→ WHAT THE TASK ASKS:
For the listing that follows, report how many lines contain the string "parameter", giving the number alone.

→ RECORDS FOR THE TASK:
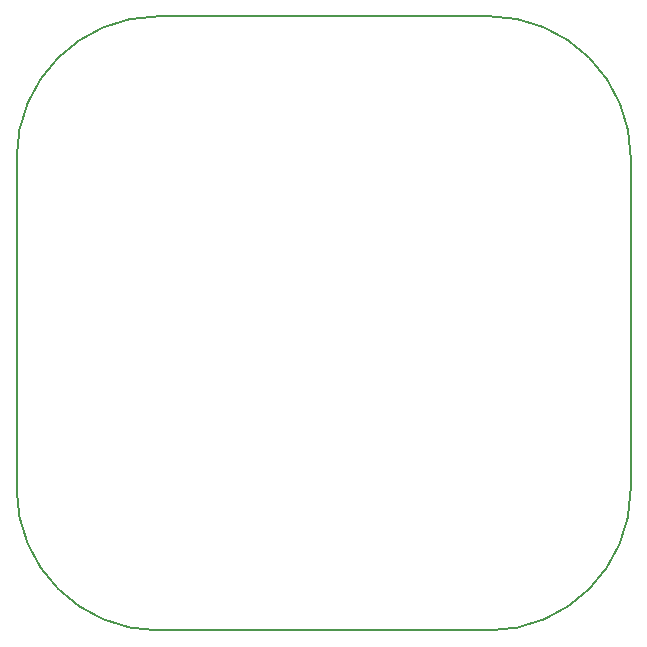
<source format=gbr>
%TF.GenerationSoftware,KiCad,Pcbnew,(5.1.10)-1*%
%TF.CreationDate,2021-11-16T11:27:34+01:00*%
%TF.ProjectId,VolumeKnob,566f6c75-6d65-44b6-9e6f-622e6b696361,rev?*%
%TF.SameCoordinates,Original*%
%TF.FileFunction,Profile,NP*%
%FSLAX46Y46*%
G04 Gerber Fmt 4.6, Leading zero omitted, Abs format (unit mm)*
G04 Created by KiCad (PCBNEW (5.1.10)-1) date 2021-11-16 11:27:34*
%MOMM*%
%LPD*%
G01*
G04 APERTURE LIST*
%TA.AperFunction,Profile*%
%ADD10C,0.200000*%
%TD*%
G04 APERTURE END LIST*
D10*
X93500000Y-48800000D02*
X65500000Y-48800000D01*
X65500000Y-100800000D02*
X93500000Y-100800000D01*
X53500000Y-60800000D02*
G75*
G02*
X65500000Y-48800000I12000000J0D01*
G01*
X65500000Y-100800000D02*
G75*
G02*
X53500000Y-88800000I0J12000000D01*
G01*
X53500000Y-60800000D02*
X53500000Y-88800000D01*
X93500000Y-48800000D02*
G75*
G02*
X105500000Y-60800000I0J-12000000D01*
G01*
X105500000Y-88800000D02*
G75*
G02*
X93500000Y-100800000I-12000000J0D01*
G01*
X105500000Y-88800000D02*
X105500000Y-60800000D01*
M02*

</source>
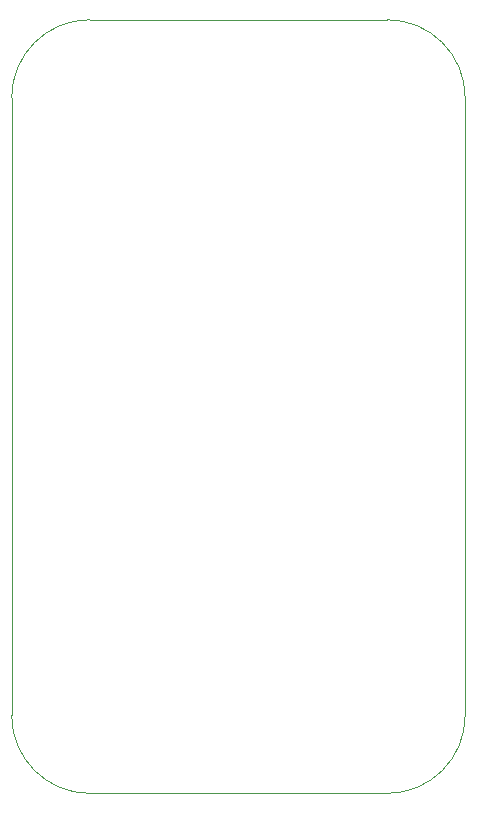
<source format=gbr>
%TF.GenerationSoftware,KiCad,Pcbnew,5.1.6*%
%TF.CreationDate,2020-09-04T21:44:15-07:00*%
%TF.ProjectId,sniffer,736e6966-6665-4722-9e6b-696361645f70,rev?*%
%TF.SameCoordinates,Original*%
%TF.FileFunction,Profile,NP*%
%FSLAX46Y46*%
G04 Gerber Fmt 4.6, Leading zero omitted, Abs format (unit mm)*
G04 Created by KiCad (PCBNEW 5.1.6) date 2020-09-04 21:44:15*
%MOMM*%
%LPD*%
G01*
G04 APERTURE LIST*
%TA.AperFunction,Profile*%
%ADD10C,0.050000*%
%TD*%
G04 APERTURE END LIST*
D10*
X107400000Y-101500000D02*
G75*
G02*
X100800000Y-94900000I0J6600000D01*
G01*
X139200000Y-94900000D02*
G75*
G02*
X132600000Y-101500000I-6600000J0D01*
G01*
X100800000Y-42600000D02*
G75*
G02*
X107400000Y-36000000I6600000J0D01*
G01*
X132600000Y-36000000D02*
G75*
G02*
X139200000Y-42600000I0J-6600000D01*
G01*
X100800000Y-94900000D02*
X100800000Y-42600000D01*
X132600000Y-101500000D02*
X107400000Y-101500000D01*
X139200000Y-42600000D02*
X139200000Y-94900000D01*
X107400000Y-36000000D02*
X132600000Y-36000000D01*
M02*

</source>
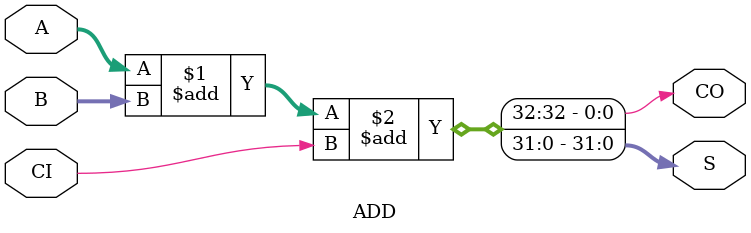
<source format=v>

module SUB_1 #(parameter N = 32)(
    input [N-1:0] A, B,
    output [N:0] D
);

    wire CO;

    assign D[N] = ~CO;

    ADD #(
        .N(N)
    )
    ADD_
    (
        .A(A),
        .B(~B),
        .CI(1'b1),
        .S(D[N-1:0]), 
        .CO(CO)
    );

endmodule
module ADD #(parameter N = 32)(
    input [N-1:0] A, B,
    input CI,
    output [N-1:0] S,
    output CO
);

    assign {CO, S} = A + B + CI;

endmodule
</source>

→ SOLUTION FOR THIS PROBLEM:
2